Sokaktan geçen elli kişiye cumhuriyeti sorsak, cumhuriyetin asıl ayırt edici niteliğini söyleyemez.
Kimi "Cumhuriyet olmasaydı kadın hakları olmazdı" der.
Kimi “Cumhuriyet olmasaydı demokrasi olmazdı, kendi kendimizi yönetemezdik” der.
Onlara bazı Avrupa krallıklarını, İngiltere’yi ve Westminister modelini ayaküstü anlatmak da kolay olmaz.

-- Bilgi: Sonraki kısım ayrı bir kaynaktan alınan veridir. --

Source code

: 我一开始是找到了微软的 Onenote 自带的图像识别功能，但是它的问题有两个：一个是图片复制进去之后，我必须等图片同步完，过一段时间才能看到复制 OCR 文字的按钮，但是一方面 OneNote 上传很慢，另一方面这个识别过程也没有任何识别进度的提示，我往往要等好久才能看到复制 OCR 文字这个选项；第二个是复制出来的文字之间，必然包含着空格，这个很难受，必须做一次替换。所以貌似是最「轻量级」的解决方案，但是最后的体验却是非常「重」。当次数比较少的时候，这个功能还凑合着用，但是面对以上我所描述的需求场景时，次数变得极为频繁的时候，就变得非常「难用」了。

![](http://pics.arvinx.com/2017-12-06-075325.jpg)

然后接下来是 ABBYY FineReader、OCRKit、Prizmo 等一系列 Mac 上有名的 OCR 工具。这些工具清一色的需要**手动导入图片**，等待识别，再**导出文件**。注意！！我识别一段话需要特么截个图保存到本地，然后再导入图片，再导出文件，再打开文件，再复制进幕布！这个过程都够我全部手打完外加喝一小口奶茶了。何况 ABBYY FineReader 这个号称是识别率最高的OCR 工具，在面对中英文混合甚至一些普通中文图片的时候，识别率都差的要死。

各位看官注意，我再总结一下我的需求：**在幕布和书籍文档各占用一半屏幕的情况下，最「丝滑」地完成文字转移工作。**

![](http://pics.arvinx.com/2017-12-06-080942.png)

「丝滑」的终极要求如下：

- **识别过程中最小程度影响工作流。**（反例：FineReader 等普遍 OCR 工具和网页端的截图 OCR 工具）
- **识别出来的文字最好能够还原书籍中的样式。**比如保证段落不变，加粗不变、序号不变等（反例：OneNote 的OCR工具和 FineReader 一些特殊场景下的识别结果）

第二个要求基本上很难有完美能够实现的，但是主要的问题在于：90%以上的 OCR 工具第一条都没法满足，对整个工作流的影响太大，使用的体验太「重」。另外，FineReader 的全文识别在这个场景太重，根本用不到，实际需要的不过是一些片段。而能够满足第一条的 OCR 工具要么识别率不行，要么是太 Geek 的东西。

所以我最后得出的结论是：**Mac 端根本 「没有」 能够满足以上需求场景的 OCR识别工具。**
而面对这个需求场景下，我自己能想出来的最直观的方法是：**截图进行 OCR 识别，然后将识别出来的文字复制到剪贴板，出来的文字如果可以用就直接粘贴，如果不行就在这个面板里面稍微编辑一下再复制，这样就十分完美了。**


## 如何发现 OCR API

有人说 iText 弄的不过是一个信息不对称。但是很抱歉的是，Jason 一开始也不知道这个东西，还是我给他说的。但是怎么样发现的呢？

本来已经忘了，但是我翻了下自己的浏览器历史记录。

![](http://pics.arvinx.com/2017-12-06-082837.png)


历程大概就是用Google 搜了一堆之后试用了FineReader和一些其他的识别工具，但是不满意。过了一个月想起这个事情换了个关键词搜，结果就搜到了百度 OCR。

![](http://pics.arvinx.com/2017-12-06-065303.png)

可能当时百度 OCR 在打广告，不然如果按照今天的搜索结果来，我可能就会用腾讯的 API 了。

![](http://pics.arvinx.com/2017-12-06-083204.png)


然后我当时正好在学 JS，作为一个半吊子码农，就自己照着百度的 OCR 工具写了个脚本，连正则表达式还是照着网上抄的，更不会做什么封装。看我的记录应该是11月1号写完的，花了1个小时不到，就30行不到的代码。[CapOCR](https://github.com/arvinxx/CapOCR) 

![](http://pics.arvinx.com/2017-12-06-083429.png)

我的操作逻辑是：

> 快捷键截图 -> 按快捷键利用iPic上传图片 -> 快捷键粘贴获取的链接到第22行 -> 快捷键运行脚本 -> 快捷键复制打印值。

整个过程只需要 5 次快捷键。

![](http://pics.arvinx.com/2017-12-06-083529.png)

İşin doğrusu cumhuriyet olmadan demokrasi olur. Örnek İngiltere anayasal monarşidir, kral ya da kraliçenin gücünün sınırlı olduğu iddia edilse de, uluslararası ilişkilerde aktör oldukları bilinir. Buckingham kabarık masraf listesiyle sık sık tartışma konusu olsa da, genel olarak milletin geçmişini geleceği bağlayan bir devamlılığın temsili olarak görülür.
İspanya, Norveç, İsveç, Danimarka, Hollanda da krallıktır, parlamenter demokrasi çerçevesinde “anayasal monarşi” ile yönetilirler. Kral'ın siyasi gücü sınırlı ve daha ziyade simgeseldir. Bu ülkeler krallığın devam ettiği ancak parlamenter demokrasinin de yaşadığı hatta şeffaflık, denetlenebilirlik, kamuoyuna hesap verebilirlik, düşünce ve ifade özgürlüğü gibi cihetlerden demokrasinin olabilecek en iyi örnekleri arasında sayılırlar.

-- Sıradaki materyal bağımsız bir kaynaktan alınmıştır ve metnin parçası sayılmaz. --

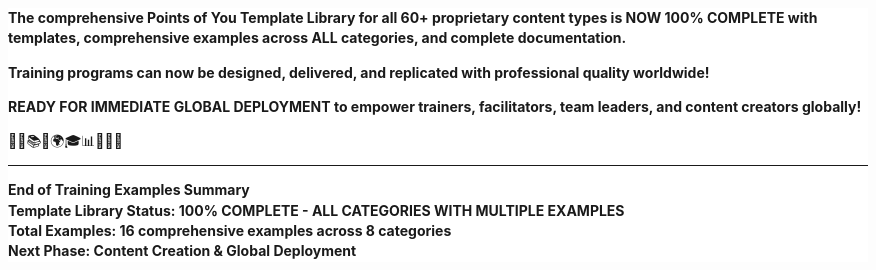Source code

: **The comprehensive Points of You Template Library for all 60+ proprietary content types is NOW 100% COMPLETE with templates, comprehensive examples across ALL categories, and complete documentation.**

**Training programs can now be designed, delivered, and replicated with professional quality worldwide!**

**READY FOR IMMEDIATE GLOBAL DEPLOYMENT to empower trainers, facilitators, team leaders, and content creators globally!**

🚀✨📚🎯🌍🎓📊💎🎊✅

---

**End of Training Examples Summary**  
**Template Library Status: 100% COMPLETE - ALL CATEGORIES WITH MULTIPLE EXAMPLES**  
**Total Examples: 16 comprehensive examples across 8 categories**  
**Next Phase: Content Creation & Global Deployment**

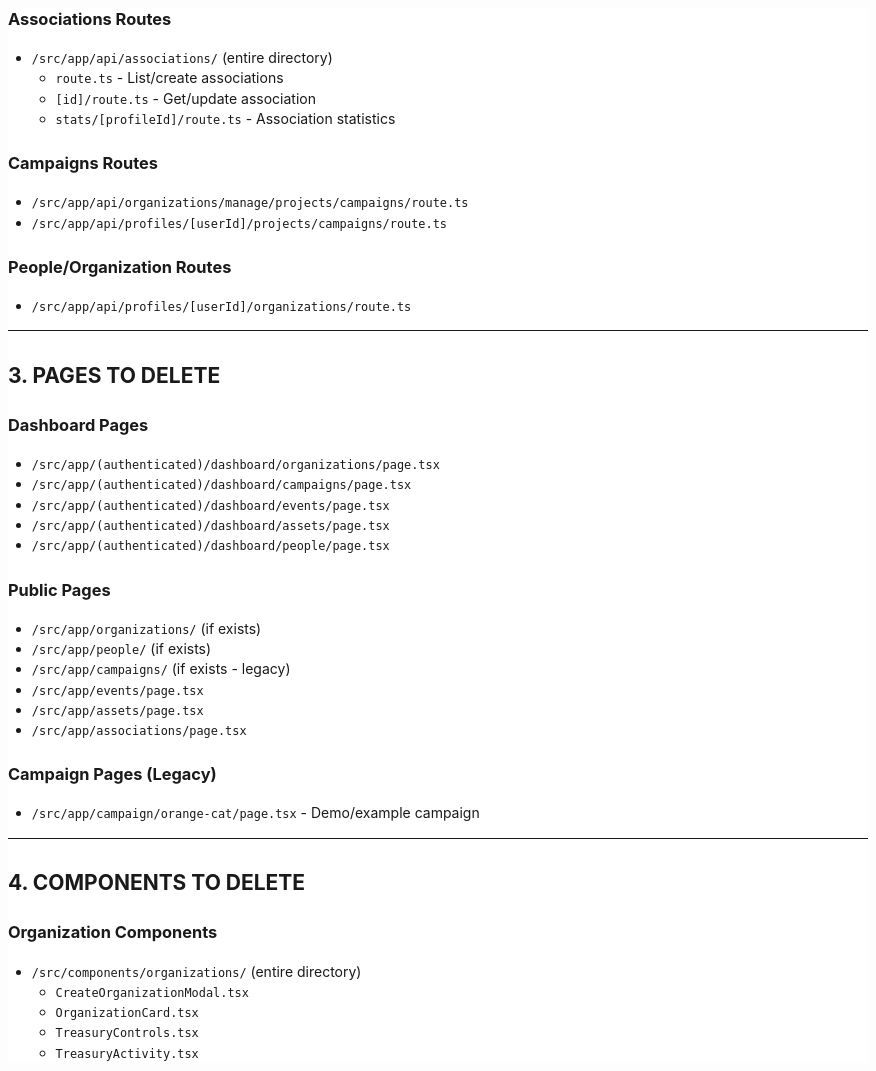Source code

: ### Associations Routes

- `/src/app/api/associations/` (entire directory)
  - `route.ts` - List/create associations
  - `[id]/route.ts` - Get/update association
  - `stats/[profileId]/route.ts` - Association statistics

### Campaigns Routes

- `/src/app/api/organizations/manage/projects/campaigns/route.ts`
- `/src/app/api/profiles/[userId]/projects/campaigns/route.ts`

### People/Organization Routes

- `/src/app/api/profiles/[userId]/organizations/route.ts`

---

## 3. PAGES TO DELETE

### Dashboard Pages

- `/src/app/(authenticated)/dashboard/organizations/page.tsx`
- `/src/app/(authenticated)/dashboard/campaigns/page.tsx`
- `/src/app/(authenticated)/dashboard/events/page.tsx`
- `/src/app/(authenticated)/dashboard/assets/page.tsx`
- `/src/app/(authenticated)/dashboard/people/page.tsx`

### Public Pages

- `/src/app/organizations/` (if exists)
- `/src/app/people/` (if exists)
- `/src/app/campaigns/` (if exists - legacy)
- `/src/app/events/page.tsx`
- `/src/app/assets/page.tsx`
- `/src/app/associations/page.tsx`

### Campaign Pages (Legacy)

- `/src/app/campaign/orange-cat/page.tsx` - Demo/example campaign

---

## 4. COMPONENTS TO DELETE

### Organization Components

- `/src/components/organizations/` (entire directory)
  - `CreateOrganizationModal.tsx`
  - `OrganizationCard.tsx`
  - `TreasuryControls.tsx`
  - `TreasuryActivity.tsx`
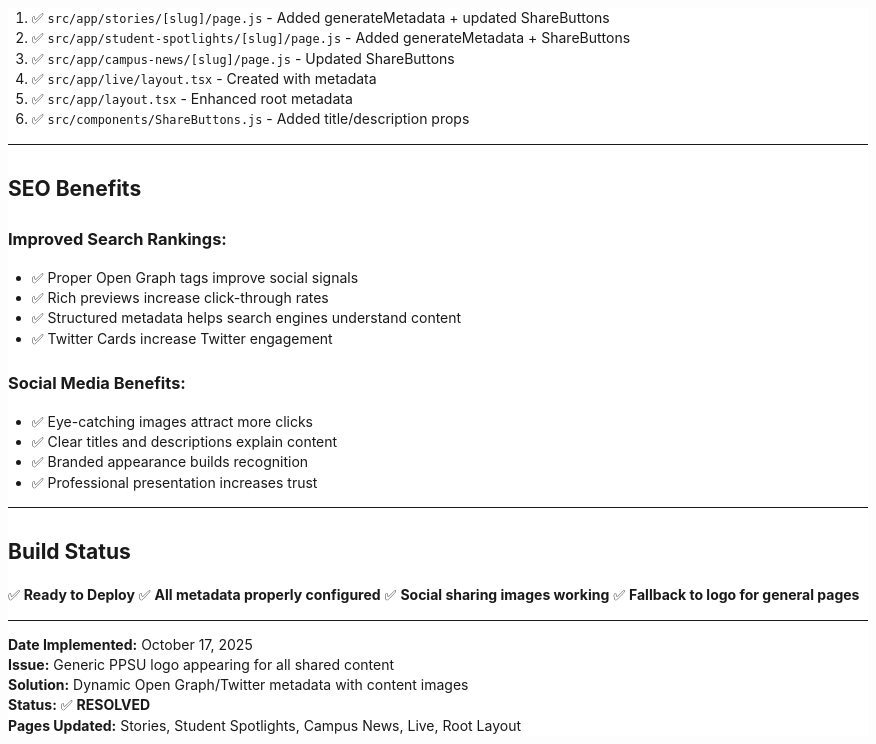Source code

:1. ✅ `src/app/stories/[slug]/page.js` - Added generateMetadata + updated ShareButtons
2. ✅ `src/app/student-spotlights/[slug]/page.js` - Added generateMetadata + ShareButtons
3. ✅ `src/app/campus-news/[slug]/page.js` - Updated ShareButtons
4. ✅ `src/app/live/layout.tsx` - Created with metadata
5. ✅ `src/app/layout.tsx` - Enhanced root metadata
6. ✅ `src/components/ShareButtons.js` - Added title/description props

---

## SEO Benefits

### Improved Search Rankings:
- ✅ Proper Open Graph tags improve social signals
- ✅ Rich previews increase click-through rates
- ✅ Structured metadata helps search engines understand content
- ✅ Twitter Cards increase Twitter engagement

### Social Media Benefits:
- ✅ Eye-catching images attract more clicks
- ✅ Clear titles and descriptions explain content
- ✅ Branded appearance builds recognition
- ✅ Professional presentation increases trust

---

## Build Status
✅ **Ready to Deploy**
✅ **All metadata properly configured**
✅ **Social sharing images working**
✅ **Fallback to logo for general pages**

---

**Date Implemented:** October 17, 2025  
**Issue:** Generic PPSU logo appearing for all shared content  
**Solution:** Dynamic Open Graph/Twitter metadata with content images  
**Status:** ✅ **RESOLVED**  
**Pages Updated:** Stories, Student Spotlights, Campus News, Live, Root Layout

DEMOKRASİ OLMADAN CUMHURİYET OLUR MU?
O da mümkün. Oluyor.
Bakınız İran.
İran İslam Cumhuriyeti.
İran’da devleti temsil mahiyetinde de olsa iktidarını kan ve soy bağına borçlu olan bir hükümdar yoktur. Yönetici seçimle iktidara gelir. Millet meclisi vardır ve hukuk devletidir, hayatın her alanı kanunlarla belirlenmiştir. Suçta ve cezada kanunilik ilkesi çalışır. Devletin ve toplumun ihtiyaçları yasama faaliyetinin motivasyonunu oluşturur. Ancak kanunlar dine, (şia mezhebine) ve örfe aykırı olamaz. Bu yerindelik denetimi de mollaları yasama faaliyetinin önemli bir parçası haline getirir. Kanunun uygulanışı güvenlik güçleri tarafından sağlanır ve denetlenir.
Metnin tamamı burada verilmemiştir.